▸ **Assignment**:
Please transcribe the data below in full, word for word, without the images.

Start of Records provided

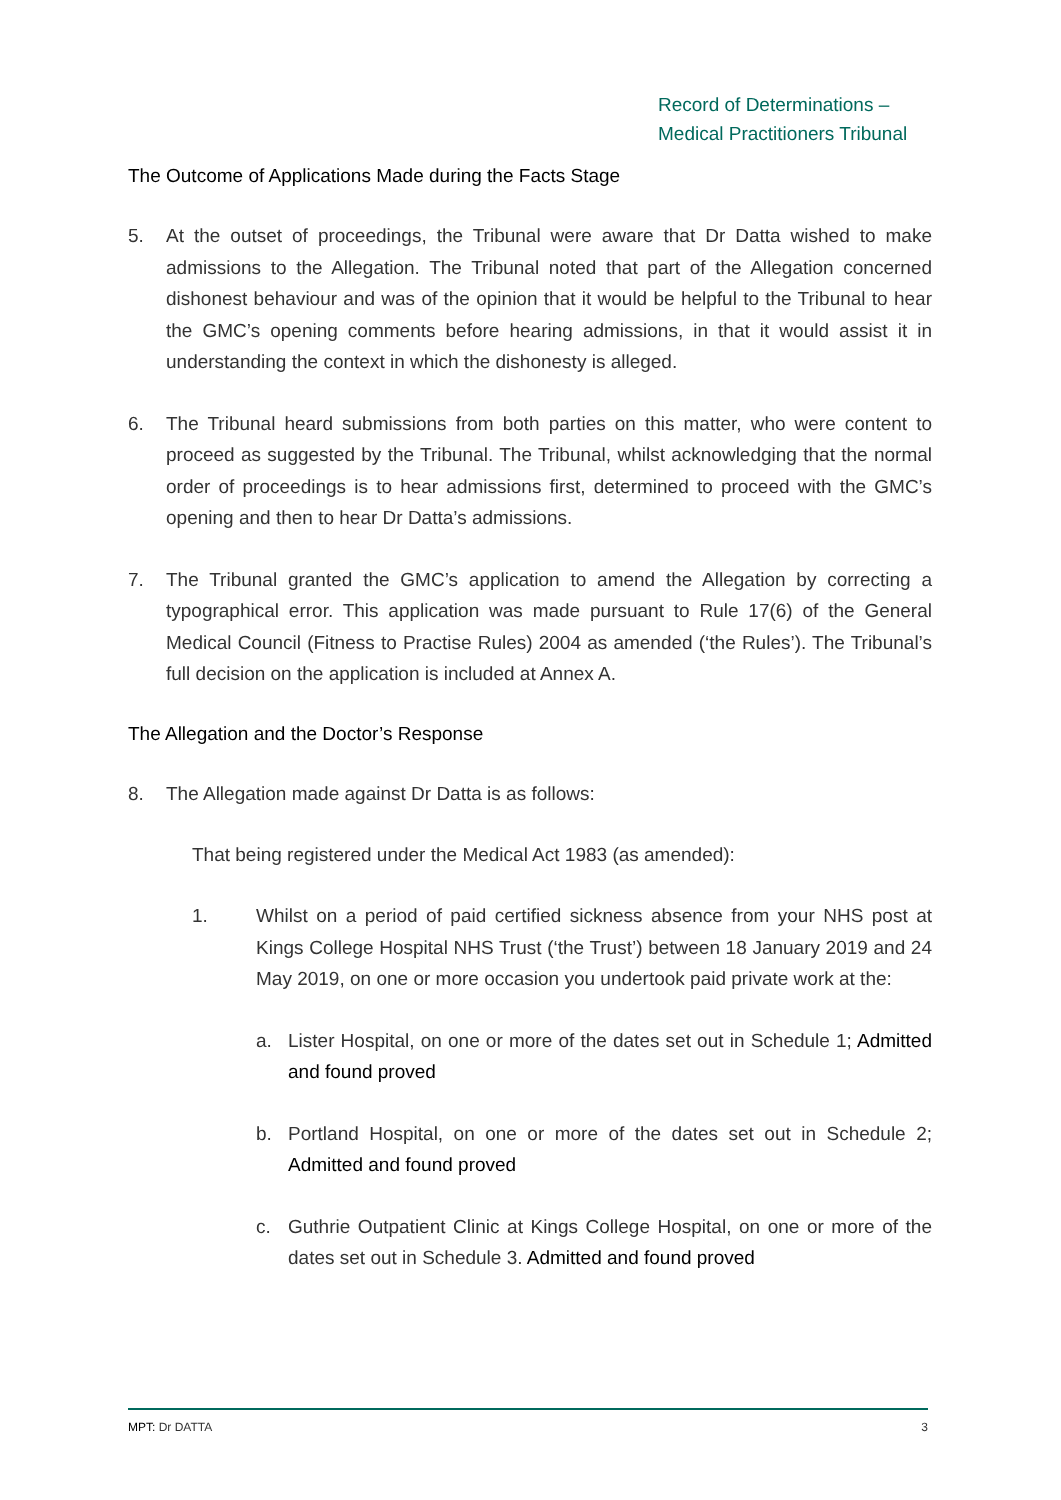Record of Determinations –
Medical Practitioners Tribunal
The Outcome of Applications Made during the Facts Stage
5. At the outset of proceedings, the Tribunal were aware that Dr Datta wished to make admissions to the Allegation. The Tribunal noted that part of the Allegation concerned dishonest behaviour and was of the opinion that it would be helpful to the Tribunal to hear the GMC’s opening comments before hearing admissions, in that it would assist it in understanding the context in which the dishonesty is alleged.
6. The Tribunal heard submissions from both parties on this matter, who were content to proceed as suggested by the Tribunal. The Tribunal, whilst acknowledging that the normal order of proceedings is to hear admissions first, determined to proceed with the GMC’s opening and then to hear Dr Datta’s admissions.
7. The Tribunal granted the GMC’s application to amend the Allegation by correcting a typographical error. This application was made pursuant to Rule 17(6) of the General Medical Council (Fitness to Practise Rules) 2004 as amended (‘the Rules’). The Tribunal’s full decision on the application is included at Annex A.
The Allegation and the Doctor’s Response
8. The Allegation made against Dr Datta is as follows:
That being registered under the Medical Act 1983 (as amended):
1. Whilst on a period of paid certified sickness absence from your NHS post at Kings College Hospital NHS Trust (‘the Trust’) between 18 January 2019 and 24 May 2019, on one or more occasion you undertook paid private work at the:
a. Lister Hospital, on one or more of the dates set out in Schedule 1; Admitted and found proved
b. Portland Hospital, on one or more of the dates set out in Schedule 2; Admitted and found proved
c. Guthrie Outpatient Clinic at Kings College Hospital, on one or more of the dates set out in Schedule 3. Admitted and found proved
MPT: Dr DATTA 3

End of Records provided

▸ **Response area**:
Record of Determinations –
Medical Practitioners Tribunal
The Outcome of Applications Made during the Facts Stage
5. At the outset of proceedings, the Tribunal were aware that Dr Datta wished to make admissions to the Allegation. The Tribunal noted that part of the Allegation concerned dishonest behaviour and was of the opinion that it would be helpful to the Tribunal to hear the GMC’s opening comments before hearing admissions, in that it would assist it in understanding the context in which the dishonesty is alleged.
6. The Tribunal heard submissions from both parties on this matter, who were content to proceed as suggested by the Tribunal. The Tribunal, whilst acknowledging that the normal order of proceedings is to hear admissions first, determined to proceed with the GMC’s opening and then to hear Dr Datta’s admissions.
7. The Tribunal granted the GMC’s application to amend the Allegation by correcting a typographical error. This application was made pursuant to Rule 17(6) of the General Medical Council (Fitness to Practise Rules) 2004 as amended (‘the Rules’). The Tribunal’s full decision on the application is included at Annex A.
The Allegation and the Doctor’s Response
8. The Allegation made against Dr Datta is as follows:
That being registered under the Medical Act 1983 (as amended):
1. Whilst on a period of paid certified sickness absence from your NHS post at Kings College Hospital NHS Trust (‘the Trust’) between 18 January 2019 and 24 May 2019, on one or more occasion you undertook paid private work at the:
a. Lister Hospital, on one or more of the dates set out in Schedule 1; Admitted and found proved
b. Portland Hospital, on one or more of the dates set out in Schedule 2; Admitted and found proved
c. Guthrie Outpatient Clinic at Kings College Hospital, on one or more of the dates set out in Schedule 3. Admitted and found proved
MPT: Dr DATTA 3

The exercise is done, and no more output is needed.